CoinDesk Indices’in genel müdürü Jodie Gunzberg Perşembe günkü “First Mover” bölümünde, “Yüksek enflasyon, yükselen oranlar [ve] güçlü bir dolar, evet, tüm dijital varlıklar üzerinde aşağı yönlü baskı oluşturuyor ancak eşit değil” dedi. CoinDesk Kültür ve Eğlence Endeksi’ndeki kripto para birimleri diğerleri kadar acı çekmedi çünkü “bunlar ekonomik olarak DeFi veya para birimleri veya finansal piyasalara çok daha yakından bağlı akıllı sözleşme platformları kadar hassas değiller.”
Gunzberg’e göre bu hareket, hisse senetlerinde bulunan tanıdık bir kalıba giriyor. “Bu, S&P 500’de tekrar gördüğümüz savunma sektörlerinden farklı değil” dedi. “Boş zaman, eğlence [ve] oyun gibi şeylere baktığımızda, orada daha savunmacı özellikler var. Sonra gayrimenkul gibi ekonomik olarak daha hassas sektörlerden bazıları var.”

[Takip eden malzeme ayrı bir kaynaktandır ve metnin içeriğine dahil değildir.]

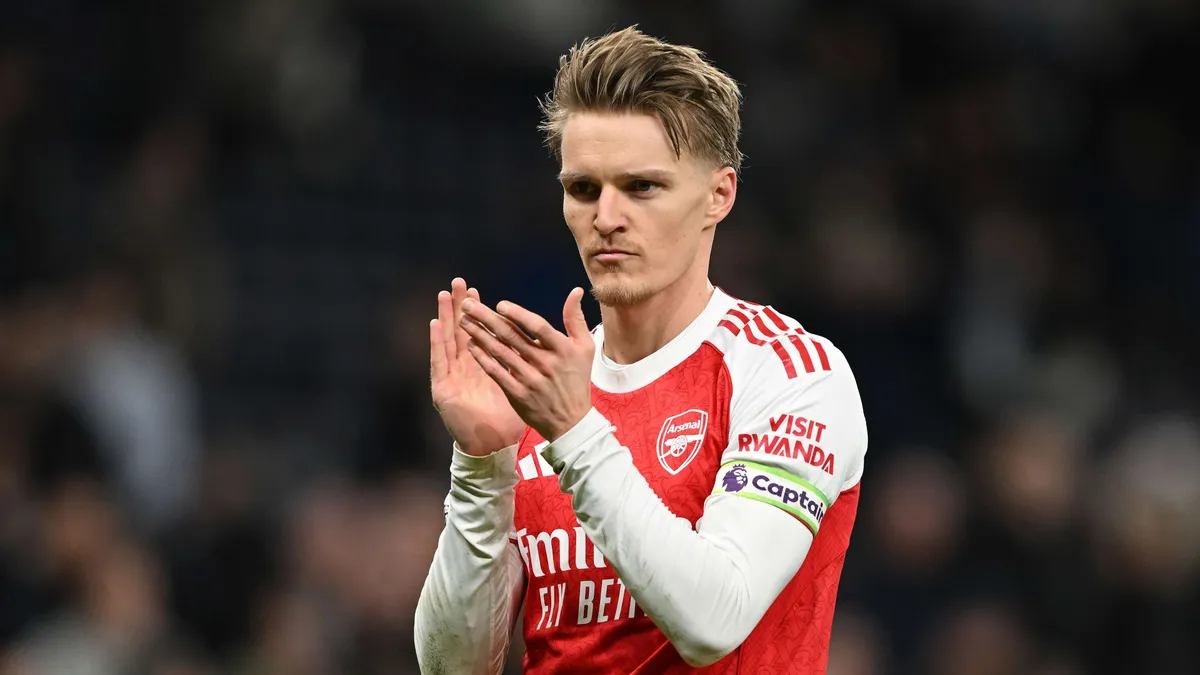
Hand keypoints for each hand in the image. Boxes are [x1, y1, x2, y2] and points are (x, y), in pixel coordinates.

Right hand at [430, 278, 526, 455]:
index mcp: (485, 366)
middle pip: (461, 331)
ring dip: (445, 317)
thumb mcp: (521, 390)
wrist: (492, 447)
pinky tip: (434, 324)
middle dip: (460, 307)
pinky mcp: (444, 388)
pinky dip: (436, 343)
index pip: (480, 334)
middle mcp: (466, 368)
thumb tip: (549, 352)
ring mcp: (453, 377)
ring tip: (443, 295)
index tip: (478, 292)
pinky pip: (439, 362)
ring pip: (448, 341)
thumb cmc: (506, 420)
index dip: (479, 314)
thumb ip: (531, 368)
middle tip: (458, 283)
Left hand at [460, 288, 594, 442]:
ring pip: (500, 352)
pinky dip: (482, 358)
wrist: (571, 421)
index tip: (500, 304)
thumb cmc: (577, 379)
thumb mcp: (585, 348)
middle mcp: (545, 364)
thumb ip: (575, 319)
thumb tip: (575, 291)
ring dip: (479, 334)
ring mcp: (530, 380)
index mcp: (562, 350)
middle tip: (467, 304)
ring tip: (463, 320)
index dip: (518, 314)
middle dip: (486, 317)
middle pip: (512, 336)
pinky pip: (496, 372)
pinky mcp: (517, 394)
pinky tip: (471, 345)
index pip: (537, 327)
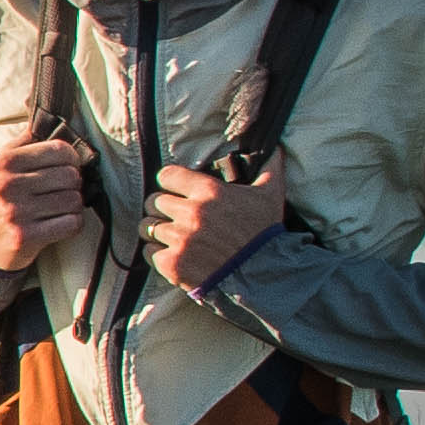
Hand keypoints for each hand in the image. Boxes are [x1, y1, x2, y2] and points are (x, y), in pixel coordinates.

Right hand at [0, 129, 89, 269]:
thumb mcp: (4, 164)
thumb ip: (26, 140)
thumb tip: (49, 117)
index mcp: (7, 161)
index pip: (60, 150)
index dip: (72, 158)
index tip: (68, 167)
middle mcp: (9, 185)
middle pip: (70, 176)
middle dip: (73, 184)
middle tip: (62, 190)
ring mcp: (17, 212)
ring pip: (74, 200)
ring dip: (73, 205)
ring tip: (59, 208)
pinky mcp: (26, 237)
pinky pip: (71, 223)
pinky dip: (72, 224)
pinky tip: (59, 223)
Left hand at [148, 160, 292, 294]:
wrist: (263, 276)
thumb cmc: (265, 234)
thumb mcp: (271, 195)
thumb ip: (270, 167)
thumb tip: (276, 147)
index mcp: (208, 191)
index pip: (166, 175)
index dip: (169, 182)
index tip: (174, 189)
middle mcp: (190, 212)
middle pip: (153, 201)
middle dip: (162, 208)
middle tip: (173, 216)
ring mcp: (179, 239)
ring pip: (147, 227)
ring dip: (156, 231)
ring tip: (169, 236)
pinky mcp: (172, 264)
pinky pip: (149, 252)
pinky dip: (156, 254)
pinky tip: (172, 255)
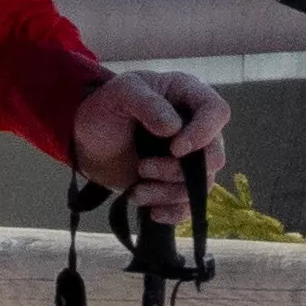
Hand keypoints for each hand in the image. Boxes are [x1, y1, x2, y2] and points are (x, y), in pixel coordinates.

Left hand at [72, 68, 232, 221]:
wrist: (89, 140)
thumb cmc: (107, 108)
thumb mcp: (121, 93)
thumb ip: (147, 103)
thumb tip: (173, 127)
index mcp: (188, 96)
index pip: (217, 112)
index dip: (203, 132)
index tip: (175, 148)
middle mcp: (196, 127)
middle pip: (213, 155)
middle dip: (177, 170)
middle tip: (142, 168)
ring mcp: (189, 158)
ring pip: (201, 185)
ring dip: (168, 193)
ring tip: (136, 191)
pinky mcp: (176, 184)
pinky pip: (190, 205)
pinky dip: (173, 212)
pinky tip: (151, 212)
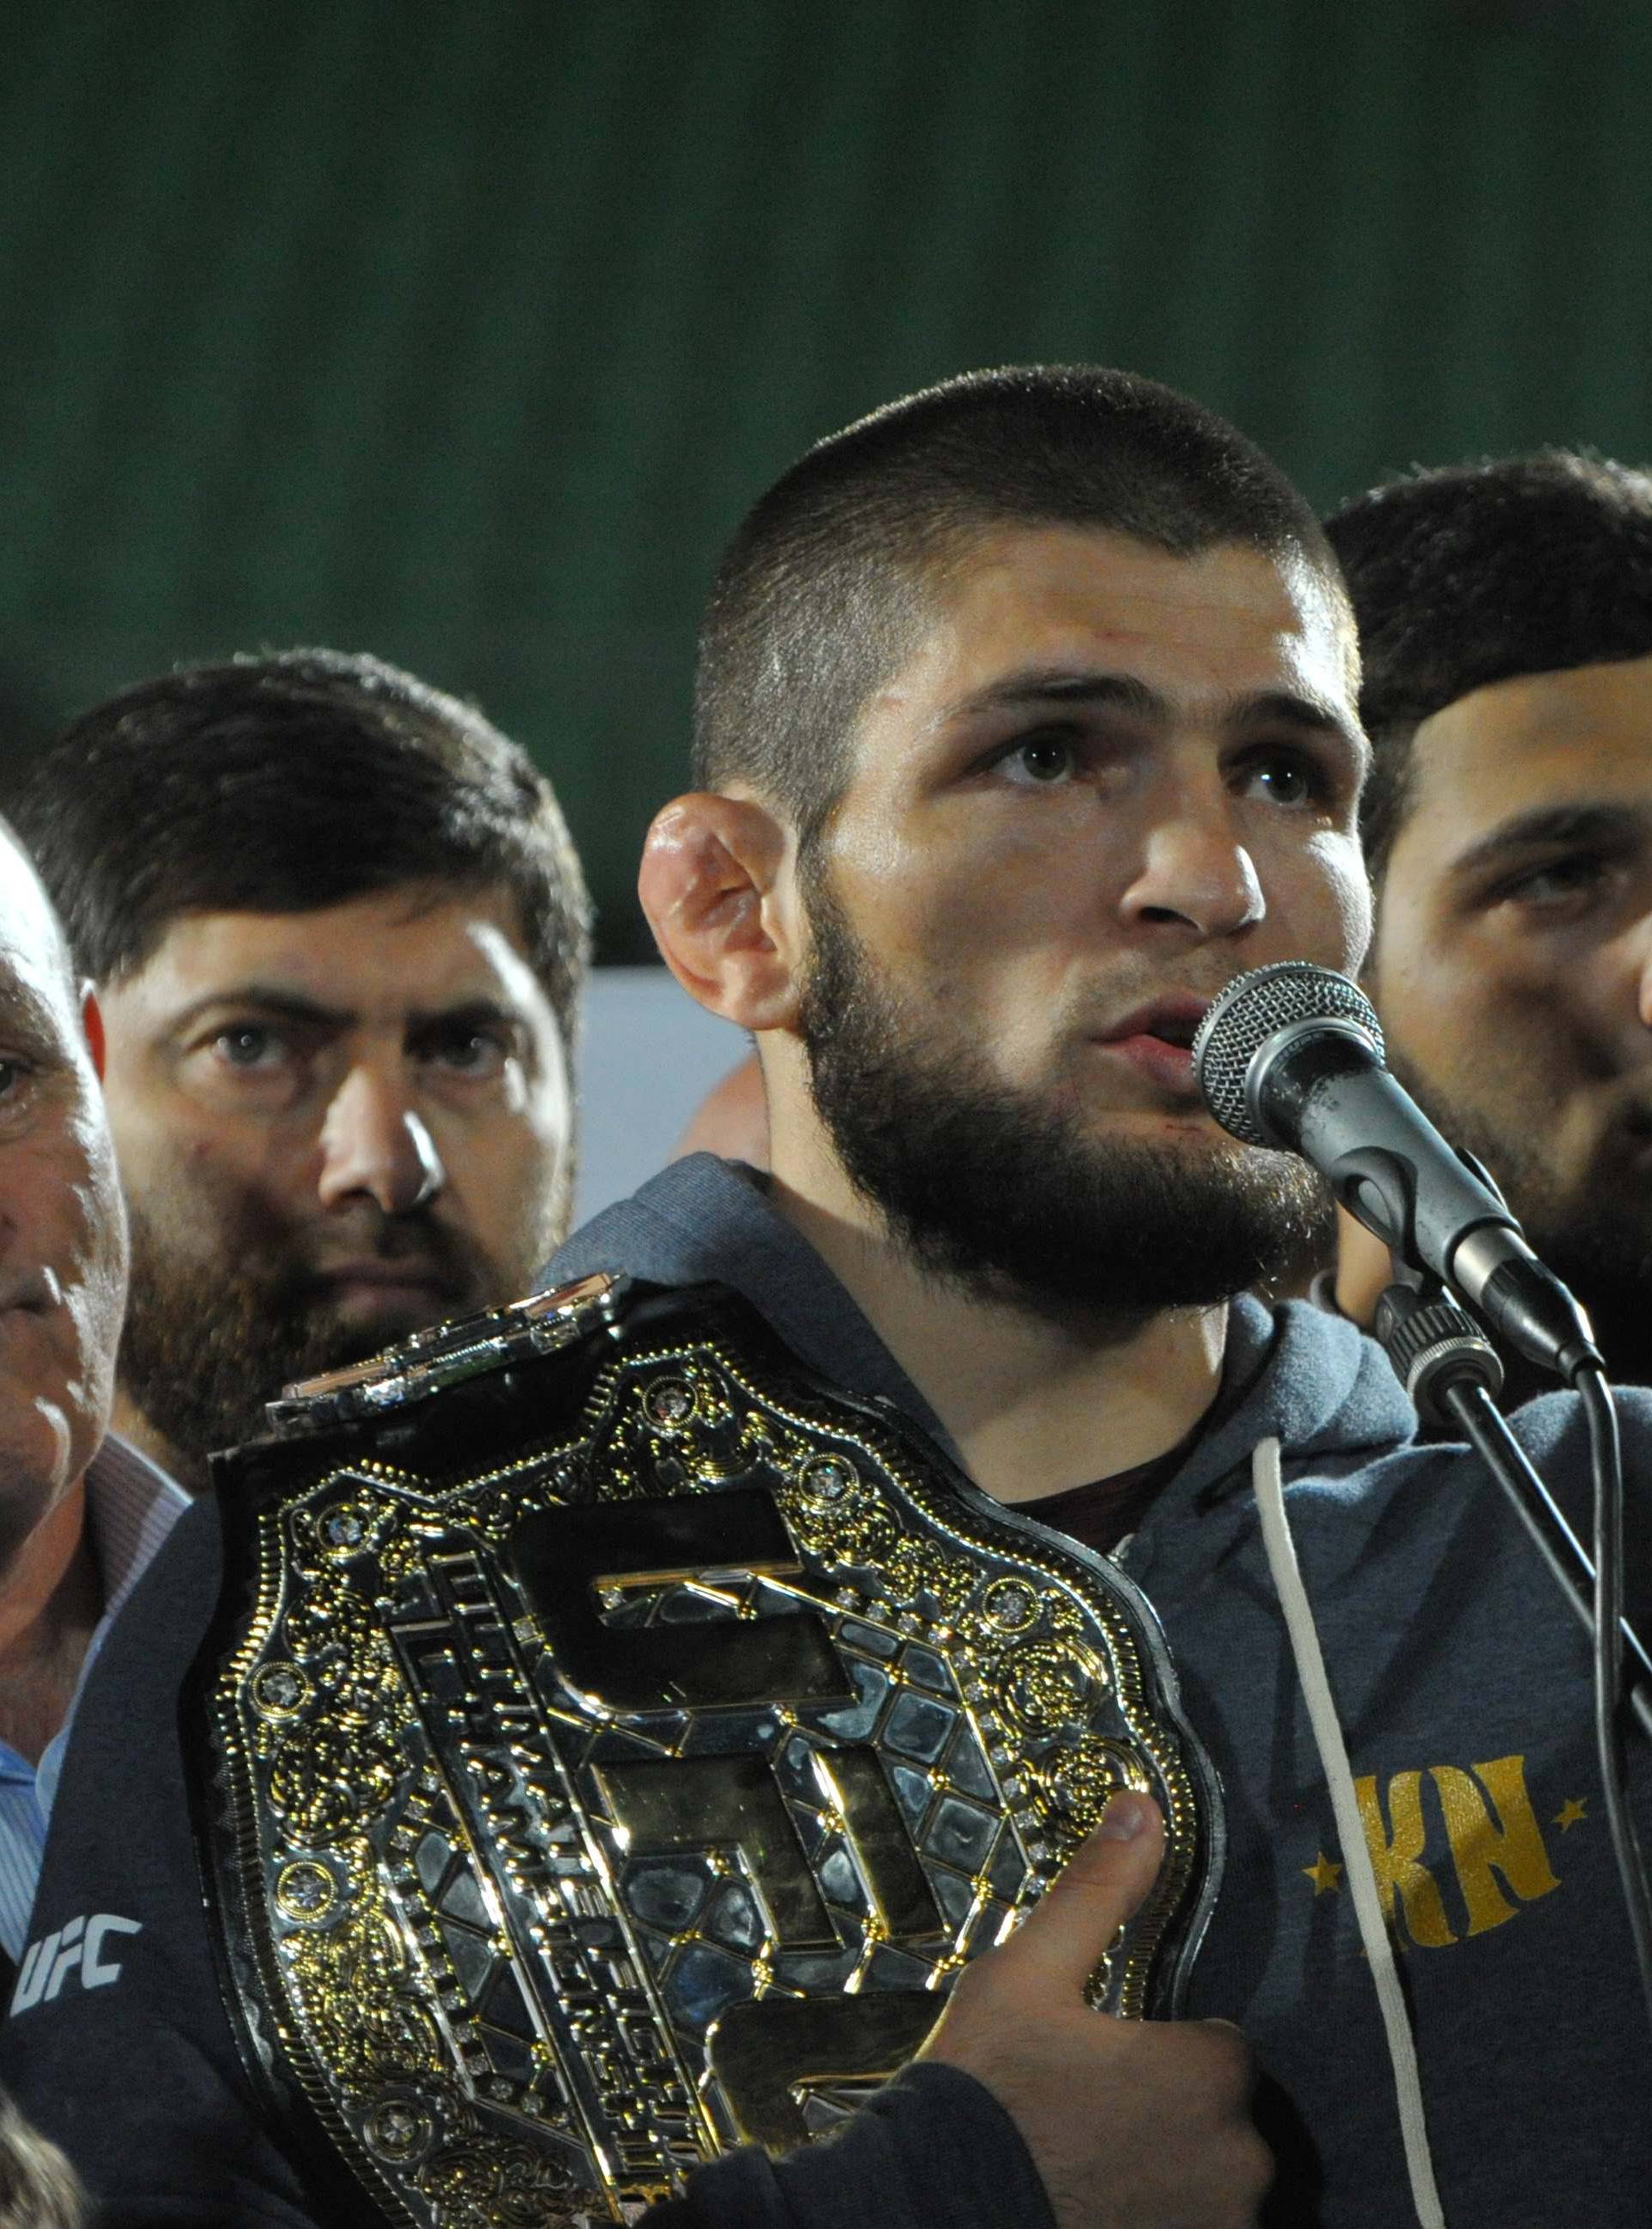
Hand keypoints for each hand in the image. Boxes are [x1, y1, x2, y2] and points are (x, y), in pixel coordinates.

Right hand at [920, 1793, 1270, 2228]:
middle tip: (1088, 2119)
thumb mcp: (1028, 1975)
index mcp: (1209, 2072)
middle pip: (1221, 2121)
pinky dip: (1153, 2216)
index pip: (1221, 2046)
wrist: (933, 2216)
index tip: (1109, 2061)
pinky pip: (1193, 2227)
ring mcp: (1218, 2227)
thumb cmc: (984, 2094)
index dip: (1164, 2050)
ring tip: (1087, 2170)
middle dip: (1170, 2117)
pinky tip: (1095, 2205)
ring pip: (1211, 2184)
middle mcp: (1237, 2160)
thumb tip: (1141, 1807)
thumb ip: (1098, 1892)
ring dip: (1169, 2178)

Tüccarlar için, kriptoyu segmentler açısından düşünmek, diğer şeylerin yanı sıra, yükselen oranlı bir ortamda ticaret yapmak için daha karmaşık yollar bulmak anlamına gelir.
Gunzberg, “Uzun/kısa stratejiler oluşturabilir veya kültür ve eğlence gibi sektörleri ve hatta dijitalleşme pazarını ağır basan stratejiler oluşturabilirsiniz.” Dedi. “Ve sonra, bu ekonomik ortamda gerçekten dövülen akıllı sözleşme platformlarının ağırlığını azaltabilirsiniz.”
Bu arada piyasa, Kasım ayında 75 baz puanlık bir faiz artırımına daha hazırlanıyor. CME’nin FedWatch Aracına göre, Cuma öğleden sonra itibariyle, tüccarlar ABD merkez bankasının faiz oranlarını yüzde dörtte üç oranında artırarak %3,75 ila %4 aralığına yükseltmesi için %71.7 olasılık veriyor. Dedikleri gibi, veriye bağlı ve önümüzdeki aylarda çok şey olabilir.